_Фрагмент документа_
◇ ◇ ◇ ◇ ◇ ◇ ◇

Ироническая концовка всей главки подготовлена сбивчивой параллелью, которую "неразумная дева" проводит между своей судьбой и судьбой героини "Дамы с камелиями" А. Дюма-младшего - Маргариты (Виолетты-Травиаты в опере Верди). На эту параллель указывают имена соблазнителей, два из которых образуют имя и фамилию пошлого персонажа Дюма: Арман Дюваль (ср.: OSB, р. 467-468).

V. Бред II. Алхимия слова

В этой главке последовательно описывается поэтическая практика ясновидца. В ней в качестве примеров Рембо приводит собственные стихи из "Последних стихотворений". Цитации эти очень свободны - не то по истинной, не то по намеренной небрежности, оттеняющей доминанту звучания над точным смыслом отдельных слов в стихах такого типа.

◇ ◇ ◇ ◇ ◇ ◇ ◇

_Предоставленный материал_
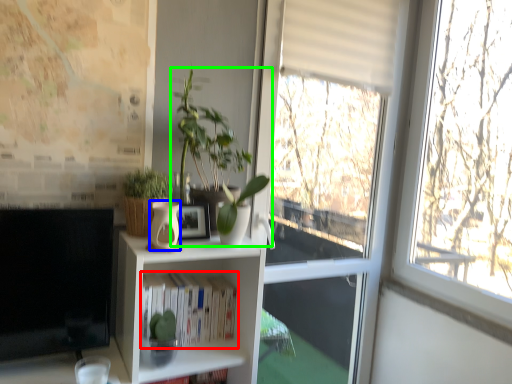
Question: Which object is positioned closest to book (highlighted by a red box)? Select from vase (highlighted by a blue box) and houseplant (highlighted by a green box).

Choices:
 (A) vase
 (B) houseplant

Answer: (A)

◇ ◇ ◇ ◇ ◇ ◇ ◇

_Задания_
A. Назовите всех авторов произведений, упомянутых во фрагменте документа.
B. Перепишите, пожалуйста, из фрагмента документа текст от «Ироническая концовка всей» до «стихах такого типа.» включительно.
Материал для работы не понадобится.

_Ответы к заданиям_
A. А. Дюма-младший, Верди, Рембо.

B.
Ироническая концовка всей главки подготовлена сбивчивой параллелью, которую "неразумная дева" проводит между своей судьбой и судьбой героини "Дамы с камелиями" А. Дюма-младшего - Маргариты (Виолетты-Травиаты в опере Верди). На эту параллель указывают имена соблазнителей, два из которых образуют имя и фамилию пошлого персонажа Дюма: Арман Дюваль (ср.: OSB, р. 467-468).

V. Бред II. Алхимия слова

В этой главке последовательно описывается поэтическая практика ясновидца. В ней в качестве примеров Рембо приводит собственные стихи из "Последних стихотворений". Цитации эти очень свободны - не то по истинной, не то по намеренной небрежности, оттеняющей доминанту звучания над точным смыслом отдельных слов в стихах такого типа.